US PRESIDENT DONALD TRUMP’S unpredictable relationship with China has taken an unexpected turn even by his mercurial standards.

Facing an impeachment inquiry by the US Congress in connection with allegations that he pressed the president of Ukraine to investigate his Democratic political rival, former Vice-President Joe Biden, and his son, Hunter, for corruption, Trump has doubled down by urging China to do the same.

One of Trump’s (unsubstantiated) allegations is that the elder Biden was ‘probably’ responsible for Beijing’s ’sweetheart’ trade relationship with the United States because the younger Biden had received what Trump said was $1.5 billion for being on the board of a Chinese private equity company.

The kernel of the allegation is an official two-day visit Biden senior made to China in 2013 when he was President Barack Obama’s vice-president. During the visit, Hunter Biden, who had accompanied his father, met Jonathan Li. Li’s Bohai Capital and Rosemont Seneca Partners, a firm founded by Hunter Biden and the stepson of former US Secretary of State John Kerry, jointly created the private equity fund Bohai Harvest RST (BHR).

Hunter Biden was reportedly an unpaid advisory board member of BHR, rather than a main board director as Trump implied, although this remains unclear. A Biden spokesman said that the figure of $1.5 billion was false. (It is probable that derives from the capital the fund sought to raise.) However, Biden does appear to have become a 10% equity investor in the fund some two years after his father left office. As such, he may not yet have received any payout.

It is not unknown for Chinese companies to court the families of high-ranking officials, either their own or those of foreign governments. In that light, the younger Biden has attracted the criticism of Republicans before for his involvement with Li.

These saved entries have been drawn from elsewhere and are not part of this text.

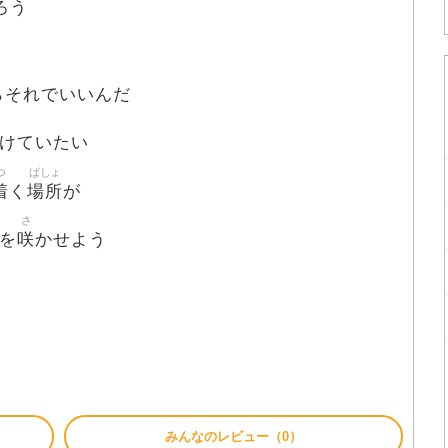
ろう
らそれでいいんだ
けていたい
つ
ばしょ
着
場所
く
が
さ
咲
を
かせよう
みんなのレビュー（0）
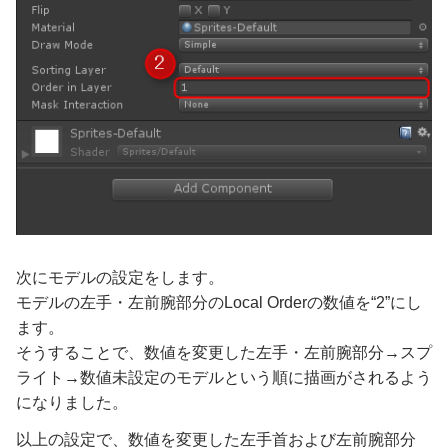
次にモデルの設定をします。
モデルの左手・左前腕部分のLocal Orderの数値を“2”にし
ます。
そうすることで、数値を変更した左手・左前腕部分→スプ
ライト→数値未設定のモデルという順に描画がされるよう
になりました。
以上の設定で、数値を変更した左手首および左前腕部分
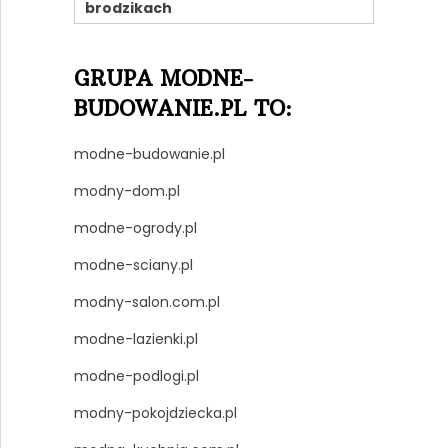
brodzikach
GRUPA MODNE-
BUDOWANIE.PL TO:
modne-budowanie.pl
modny-dom.pl
modne-ogrody.pl
modne-sciany.pl
modny-salon.com.pl
modne-lazienki.pl
modne-podlogi.pl
modny-pokojdziecka.pl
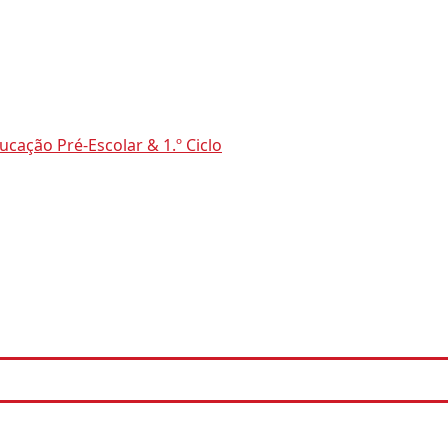
ação Pré-Escolar & 1.º Ciclo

Chuck Grassley, who chairs the Finance Committee in the US Senate, raised concerns about the Obama administration’s approval of US automotive technology company Henniges being acquired for $600 million by state-owned Aviation Industry Corporation of China (AVIC) and BHR. Grassley also asserts that in 2015 another Chinese-government linked entity, Gemini Investments, acquired a 75% stake in Rosemont Realty, a sister company of Rosemont Seneca. Gemini Rosemont invested in US real estate.

US media are reporting that Trump raised Biden in a call with President Xi Jinping in June (the same one in which Trump reportedly said he would not raise the unrest in Hong Kong in order not to derail US-China trade talks). What the two presidents discussed about Biden is not known. The US transcript of their conversation was put into the same highly secure electronic storage system used to conceal, as Trump’s critics would have it, the transcript of his call with Ukraine’s President Volodymyr Zelenskiy.

This will all be extraordinarily perplexing and uncomfortable for Beijing, which will not want to be seen to be interfering in the domestic politics of a foreign government.